Segment Start: Records supplied

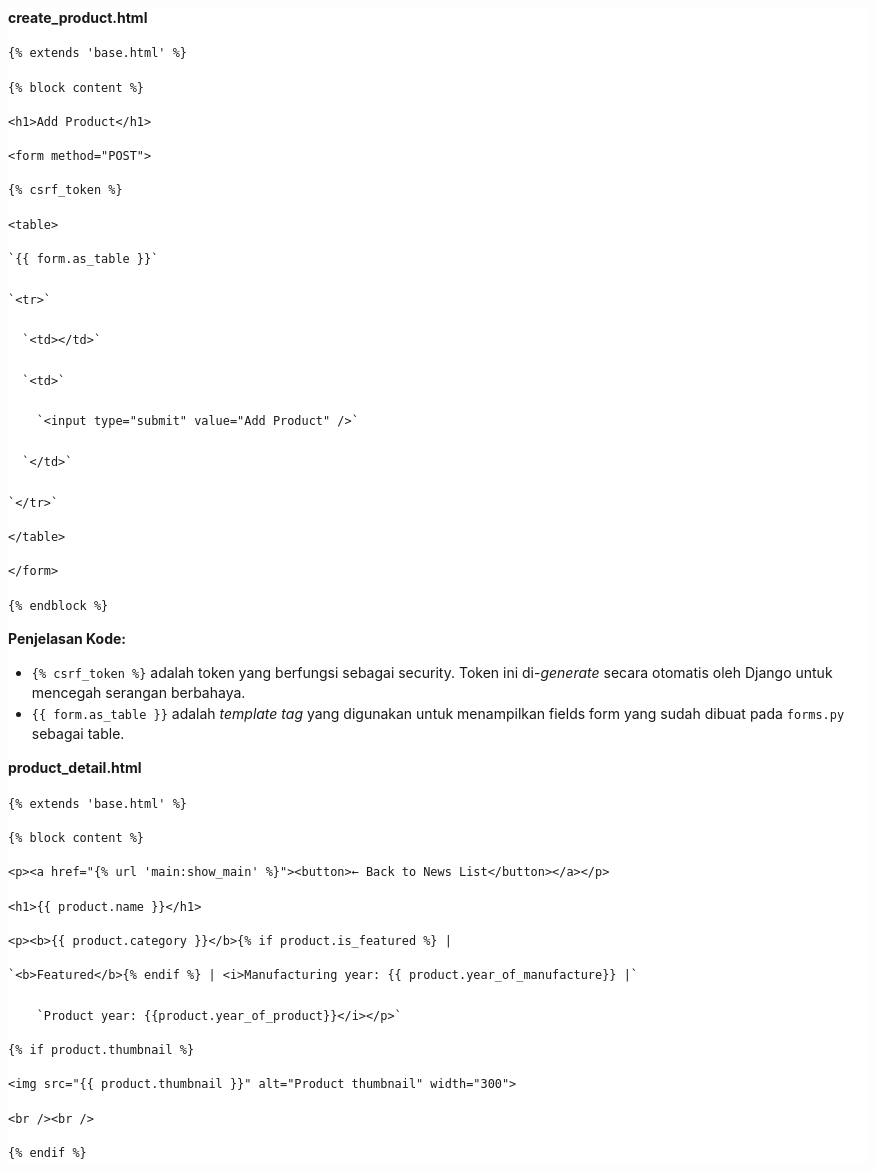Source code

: **create\_product.html**

`{% extends 'base.html' %}` 

`{% block content %}`

`<h1>Add Product</h1>`

`<form method="POST">`

  `{% csrf_token %}`

  `<table>`

    `{{ form.as_table }}`

    `<tr>`

      `<td></td>`

      `<td>`

        `<input type="submit" value="Add Product" />`

      `</td>`

    `</tr>`

  `</table>`

`</form>`

`{% endblock %}`

**Penjelasan Kode:**

* `{% csrf_token %}` adalah token yang berfungsi sebagai security. Token ini di-*generate* secara otomatis oleh Django untuk mencegah serangan berbahaya.  
* `{{ form.as_table }}` adalah *template tag* yang digunakan untuk menampilkan fields form yang sudah dibuat pada `forms.py` sebagai table.

**product\_detail.html**

`{% extends 'base.html' %}`

`{% block content %}`

`<p><a href="{% url 'main:show_main' %}"><button>← Back to News List</button></a></p>`

`<h1>{{ product.name }}</h1>`

`<p><b>{{ product.category }}</b>{% if product.is_featured %} |` 

    `<b>Featured</b>{% endif %} | <i>Manufacturing year: {{ product.year_of_manufacture}} |` 

        `Product year: {{product.year_of_product}}</i></p>`

`{% if product.thumbnail %}`

`<img src="{{ product.thumbnail }}" alt="Product thumbnail" width="300">`

`<br /><br />`

`{% endif %}`
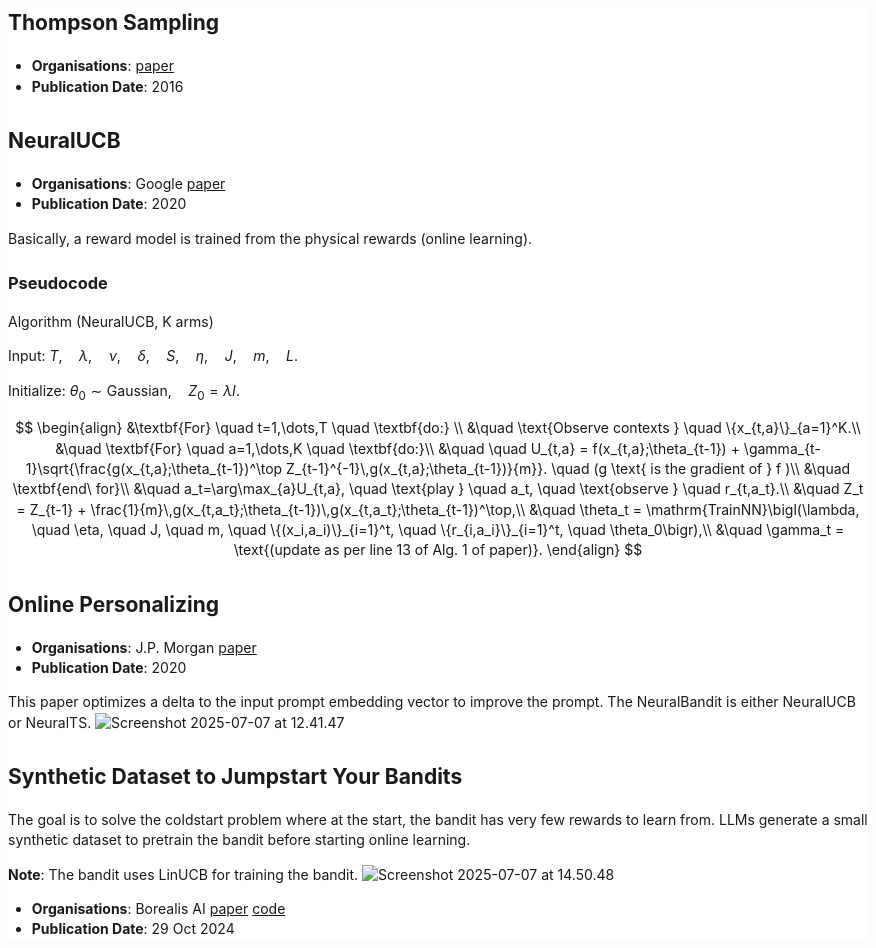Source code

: ## Thompson Sampling
- **Organisations**: [paper](https://www.microsoft.com/en-us/research/wp-content/uploads/2016/02/paper-28.pdf)
- **Publication Date**: 2016

## NeuralUCB
- **Organisations**: Google [paper](https://arxiv.org/pdf/1911.04462)
- **Publication Date**: 2020

Basically, a reward model is trained from the physical rewards (online learning). 

### Pseudocode
Algorithm (NeuralUCB, K arms)

Input: $T, \quad \lambda, \quad \nu, \quad \delta, \quad S, \quad \eta, \quad J, \quad m, \quad L$.

Initialize: $\theta_0\sim\text{Gaussian}, \quad Z_0=\lambda I.$

$$
\begin{align}
&\textbf{For} \quad t=1,\dots,T \quad \textbf{do:} \\
&\quad \text{Observe contexts } \quad \{x_{t,a}\}_{a=1}^K.\\
&\quad \textbf{For} \quad a=1,\dots,K \quad \textbf{do:}\\
&\quad \quad U_{t,a} = f(x_{t,a};\theta_{t-1}) + \gamma_{t-1}\sqrt{\frac{g(x_{t,a};\theta_{t-1})^\top Z_{t-1}^{-1}\,g(x_{t,a};\theta_{t-1})}{m}}. \quad (g \text{ is the gradient of } f )\\
&\quad \textbf{end\ for}\\
&\quad a_t=\arg\max_{a}U_{t,a}, \quad \text{play } \quad a_t, \quad \text{observe } \quad r_{t,a_t}.\\
&\quad Z_t = Z_{t-1} + \frac{1}{m}\,g(x_{t,a_t};\theta_{t-1})\,g(x_{t,a_t};\theta_{t-1})^\top,\\
&\quad \theta_t = \mathrm{TrainNN}\bigl(\lambda, \quad \eta, \quad J, \quad m, \quad \{(x_i,a_i)\}_{i=1}^t, \quad \{r_{i,a_i}\}_{i=1}^t, \quad \theta_0\bigr),\\
&\quad \gamma_t = \text{(update as per line 13 of Alg. 1 of paper)}.
\end{align}
$$


## Online Personalizing
- **Organisations**: J.P. Morgan [paper](https://arxiv.org/abs/2404.16115)
- **Publication Date**: 2020

This paper optimizes a delta to the input prompt embedding vector to improve the prompt. The NeuralBandit is either NeuralUCB or NeuralTS.
![Screenshot 2025-07-07 at 12.41.47](https://hackmd.io/_uploads/BkukXVYrex.png)

## Synthetic Dataset to Jumpstart Your Bandits
The goal is to solve the coldstart problem where at the start, the bandit has very few rewards to learn from. LLMs generate a small synthetic dataset to pretrain the bandit before starting online learning.

**Note**: The bandit uses LinUCB for training the bandit. 
![Screenshot 2025-07-07 at 14.50.48](https://hackmd.io/_uploads/rJG6MUYSex.png)
- **Organisations**: Borealis AI [paper](https://arxiv.org/pdf/2406.19317v2) [code](https://github.com/BorealisAI/jump-starting-bandits/blob/main/pretrained-bandit.py)
- **Publication Date**: 29 Oct 2024
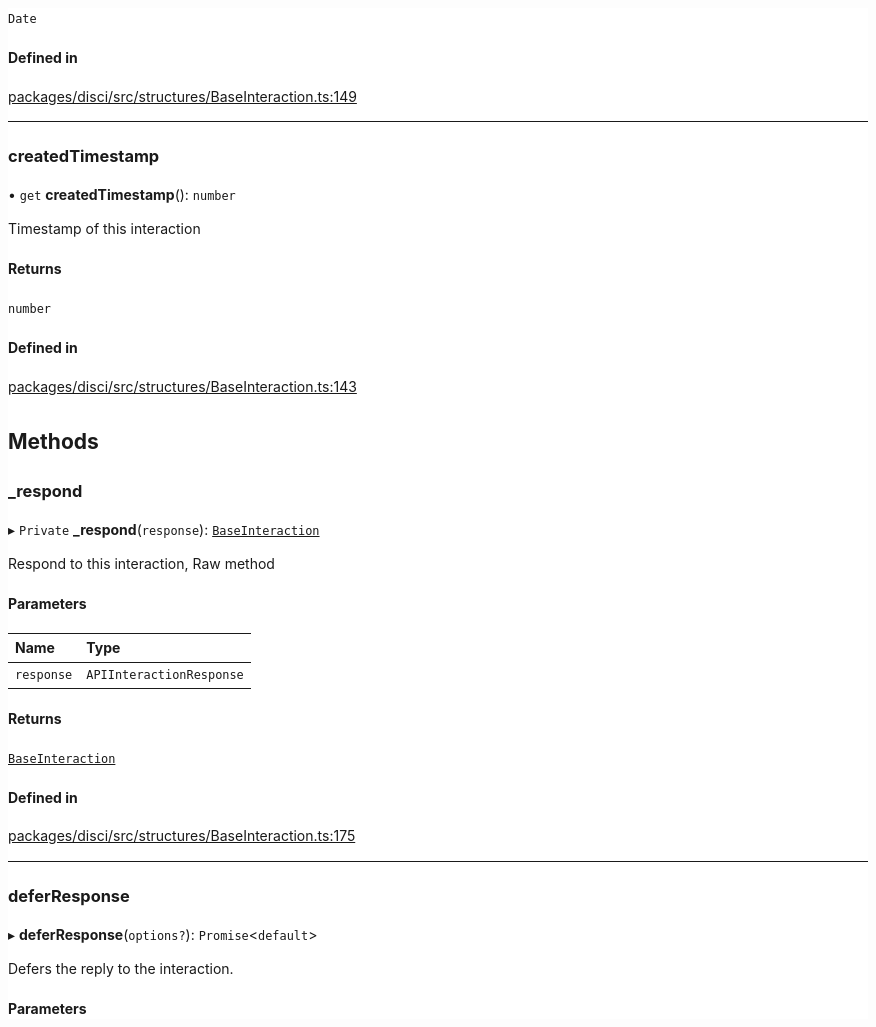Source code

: `Date`

#### Defined in

[packages/disci/src/structures/BaseInteraction.ts:149](https://github.com/typicalninja493/disci/blob/96876f6/packages/disci/src/structures/BaseInteraction.ts#L149)

___

### createdTimestamp

• `get` **createdTimestamp**(): `number`

Timestamp of this interaction

#### Returns

`number`

#### Defined in

[packages/disci/src/structures/BaseInteraction.ts:143](https://github.com/typicalninja493/disci/blob/96876f6/packages/disci/src/structures/BaseInteraction.ts#L143)

## Methods

### \_respond

▸ `Private` **_respond**(`response`): [`BaseInteraction`](BaseInteraction.md)

Respond to this interaction, Raw method

#### Parameters

| Name | Type |
| :------ | :------ |
| `response` | `APIInteractionResponse` |

#### Returns

[`BaseInteraction`](BaseInteraction.md)

#### Defined in

[packages/disci/src/structures/BaseInteraction.ts:175](https://github.com/typicalninja493/disci/blob/96876f6/packages/disci/src/structures/BaseInteraction.ts#L175)

___

### deferResponse

▸ **deferResponse**(`options?`): `Promise`<`default`\>

Defers the reply to the interaction.

#### Parameters
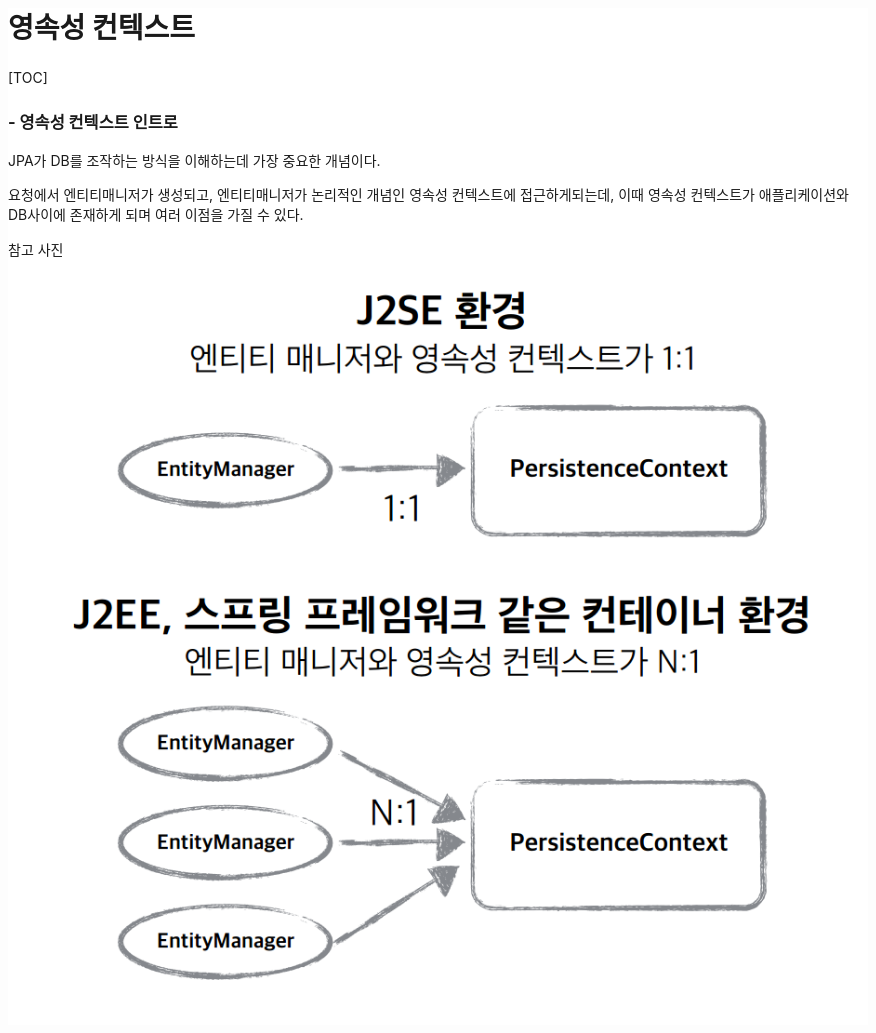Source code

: # 영속성 컨텍스트

[TOC]

### - 영속성 컨텍스트 인트로

JPA가 DB를 조작하는 방식을 이해하는데 가장 중요한 개념이다.

요청에서 엔티티매니저가 생성되고, 엔티티매니저가 논리적인 개념인 영속성 컨텍스트에 접근하게되는데, 이때 영속성 컨텍스트가 애플리케이션와 DB사이에 존재하게 되며 여러 이점을 가질 수 있다.



참고 사진

![image-20231002223019267](img/image-20231002223019267.png)
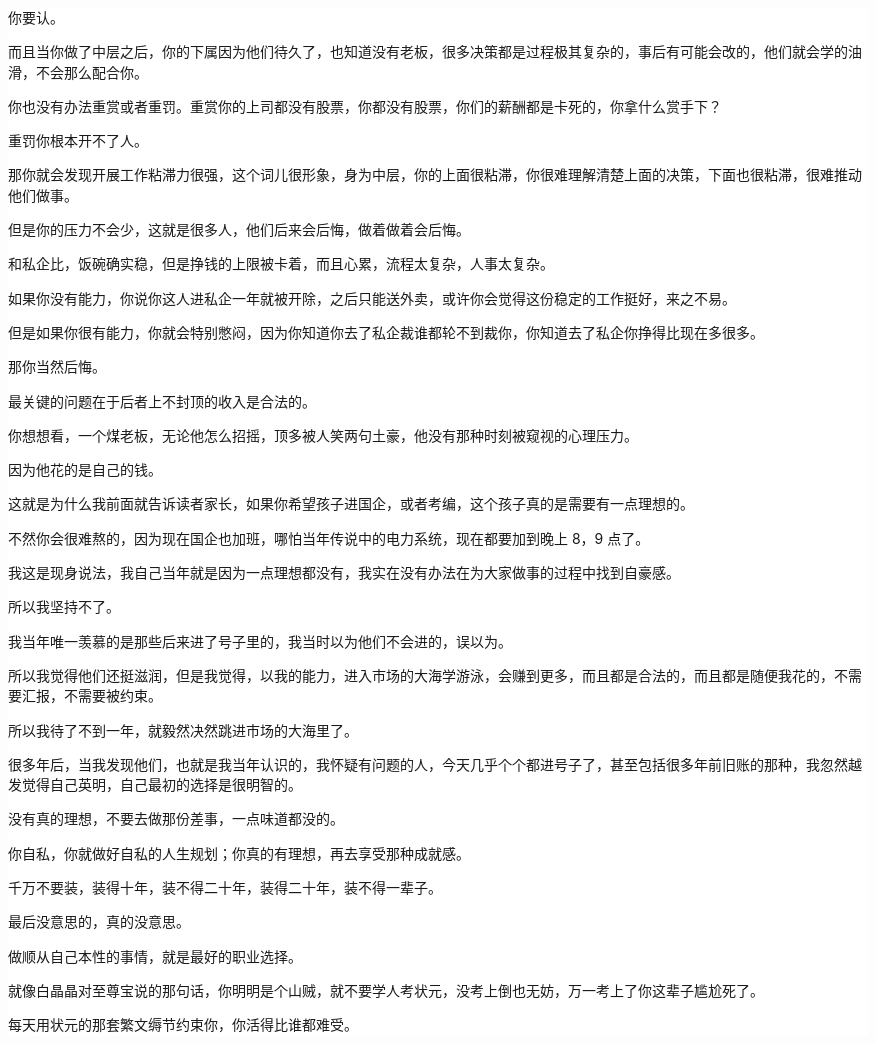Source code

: 你要认。 

而且当你做了中层之后，你的下属因为他们待久了，也知道没有老板，很多决策都是过程极其复杂的，事后有可能会改的，他们就会学的油滑，不会那么配合你。 

你也没有办法重赏或者重罚。重赏你的上司都没有股票，你都没有股票，你们的薪酬都是卡死的，你拿什么赏手下？ 

重罚你根本开不了人。 

那你就会发现开展工作粘滞力很强，这个词儿很形象，身为中层，你的上面很粘滞，你很难理解清楚上面的决策，下面也很粘滞，很难推动他们做事。 

但是你的压力不会少，这就是很多人，他们后来会后悔，做着做着会后悔。 

和私企比，饭碗确实稳，但是挣钱的上限被卡着，而且心累，流程太复杂，人事太复杂。

如果你没有能力，你说你这人进私企一年就被开除，之后只能送外卖，或许你会觉得这份稳定的工作挺好，来之不易。 

但是如果你很有能力，你就会特别憋闷，因为你知道你去了私企裁谁都轮不到裁你，你知道去了私企你挣得比现在多很多。

那你当然后悔。

最关键的问题在于后者上不封顶的收入是合法的。 

你想想看，一个煤老板，无论他怎么招摇，顶多被人笑两句土豪，他没有那种时刻被窥视的心理压力。

因为他花的是自己的钱。 

这就是为什么我前面就告诉读者家长，如果你希望孩子进国企，或者考编，这个孩子真的是需要有一点理想的。 

不然你会很难熬的，因为现在国企也加班，哪怕当年传说中的电力系统，现在都要加到晚上 8，9 点了。 

我这是现身说法，我自己当年就是因为一点理想都没有，我实在没有办法在为大家做事的过程中找到自豪感。 

所以我坚持不了。 

我当年唯一羡慕的是那些后来进了号子里的，我当时以为他们不会进的，误以为。 

所以我觉得他们还挺滋润，但是我觉得，以我的能力，进入市场的大海学游泳，会赚到更多，而且都是合法的，而且都是随便我花的，不需要汇报，不需要被约束。 

所以我待了不到一年，就毅然决然跳进市场的大海里了。 

很多年后，当我发现他们，也就是我当年认识的，我怀疑有问题的人，今天几乎个个都进号子了，甚至包括很多年前旧账的那种，我忽然越发觉得自己英明，自己最初的选择是很明智的。

没有真的理想，不要去做那份差事，一点味道都没的。 

你自私，你就做好自私的人生规划；你真的有理想，再去享受那种成就感。 

千万不要装，装得十年，装不得二十年，装得二十年，装不得一辈子。 

最后没意思的，真的没意思。

做顺从自己本性的事情，就是最好的职业选择。

就像白晶晶对至尊宝说的那句话，你明明是个山贼，就不要学人考状元，没考上倒也无妨，万一考上了你这辈子尴尬死了。

每天用状元的那套繁文缛节约束你，你活得比谁都难受。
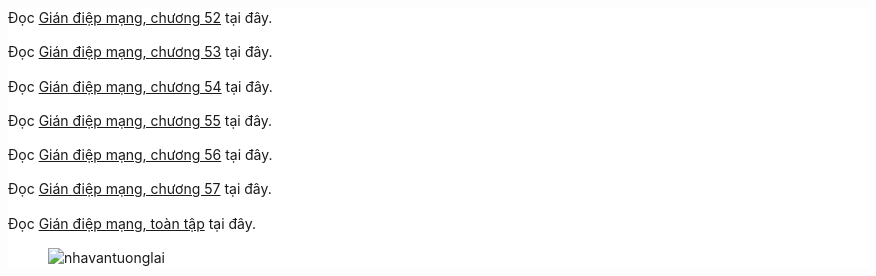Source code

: Đọc [Gián điệp mạng, chương 52](https://nhavantuonglai.com/article/clifford-stoll-gian-diep-mang-chuong-52) tại đây.

Đọc [Gián điệp mạng, chương 53](https://nhavantuonglai.com/article/clifford-stoll-gian-diep-mang-chuong-53) tại đây.

Đọc [Gián điệp mạng, chương 54](https://nhavantuonglai.com/article/clifford-stoll-gian-diep-mang-chuong-54) tại đây.

Đọc [Gián điệp mạng, chương 55](https://nhavantuonglai.com/article/clifford-stoll-gian-diep-mang-chuong-55) tại đây.

Đọc [Gián điệp mạng, chương 56](https://nhavantuonglai.com/article/clifford-stoll-gian-diep-mang-chuong-56) tại đây.

Đọc [Gián điệp mạng, chương 57](https://nhavantuonglai.com/article/clifford-stoll-gian-diep-mang-chuong-57) tại đây.

Đọc [Gián điệp mạng, toàn tập](https://data.nhavantuonglai.com/ebook/clifford-stoll-gian-diep-mang.pdf) tại đây.

<figure><img src="https://data.nhavantuonglai.com/image/illustrations/cover-nhavantuonglai-com-0291.jpg" alt="nhavantuonglai" title="nhavantuonglai" height=100% width=100%><figcaption><p></p></figcaption></figure>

Segment End: Records supplied

■ **Work request**
Rewrite the lines from the one with "## Online Personalizing" up to and including the one with "### - 영속성 컨텍스트 인트로", changing "Organisations" to "Organizations" and leaving everything else as it is. Omit the pictures from your answer.

■ **Exercise answer**
## Online Personalizing
- **Organizations**: J.P. Morgan [paper](https://arxiv.org/abs/2404.16115)
- **Publication Date**: 2020

This paper optimizes a delta to the input prompt embedding vector to improve the prompt. The NeuralBandit is either NeuralUCB or NeuralTS.
![Screenshot 2025-07-07 at 12.41.47](https://hackmd.io/_uploads/BkukXVYrex.png)

## Synthetic Dataset to Jumpstart Your Bandits
The goal is to solve the coldstart problem where at the start, the bandit has very few rewards to learn from. LLMs generate a small synthetic dataset to pretrain the bandit before starting online learning.

**Note**: The bandit uses LinUCB for training the bandit. 
![Screenshot 2025-07-07 at 14.50.48](https://hackmd.io/_uploads/rJG6MUYSex.png)
- **Organizations**: Borealis AI [paper](https://arxiv.org/pdf/2406.19317v2) [code](https://github.com/BorealisAI/jump-starting-bandits/blob/main/pretrained-bandit.py)
- **Publication Date**: 29 Oct 2024
Source code

: `Date`

#### Defined in

[packages/disci/src/structures/BaseInteraction.ts:149](https://github.com/typicalninja493/disci/blob/96876f6/packages/disci/src/structures/BaseInteraction.ts#L149)

___

### createdTimestamp

• `get` **createdTimestamp**(): `number`

Timestamp of this interaction

#### Returns

`number`

#### Defined in

[packages/disci/src/structures/BaseInteraction.ts:143](https://github.com/typicalninja493/disci/blob/96876f6/packages/disci/src/structures/BaseInteraction.ts#L143)

## Methods

### \_respond

▸ `Private` **_respond**(`response`): [`BaseInteraction`](BaseInteraction.md)

Respond to this interaction, Raw method

#### Parameters

| Name | Type |
| :------ | :------ |
| `response` | `APIInteractionResponse` |

#### Returns

[`BaseInteraction`](BaseInteraction.md)

#### Defined in

[packages/disci/src/structures/BaseInteraction.ts:175](https://github.com/typicalninja493/disci/blob/96876f6/packages/disci/src/structures/BaseInteraction.ts#L175)

___

### deferResponse

▸ **deferResponse**(`options?`): `Promise`<`default`\>

Defers the reply to the interaction.

#### Parameters
Source code

: # 영속성 컨텍스트

[TOC]

### - 영속성 컨텍스트 인트로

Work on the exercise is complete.